Job:
Please retype the entries exactly as they stand, leaving out any pictures.

= Beginning of Section =

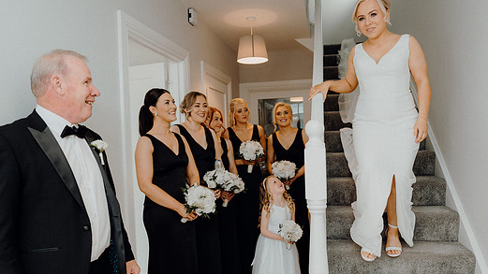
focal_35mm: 28
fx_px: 362
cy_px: 147
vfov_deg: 41.5
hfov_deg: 67.9
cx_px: 251
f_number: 3.5
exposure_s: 1/160
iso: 250
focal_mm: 24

= End of Section =

Your response:
focal_35mm: 28
fx_px: 362
cy_px: 147
vfov_deg: 41.5
hfov_deg: 67.9
cx_px: 251
f_number: 3.5
exposure_s: 1/160
iso: 250
focal_mm: 24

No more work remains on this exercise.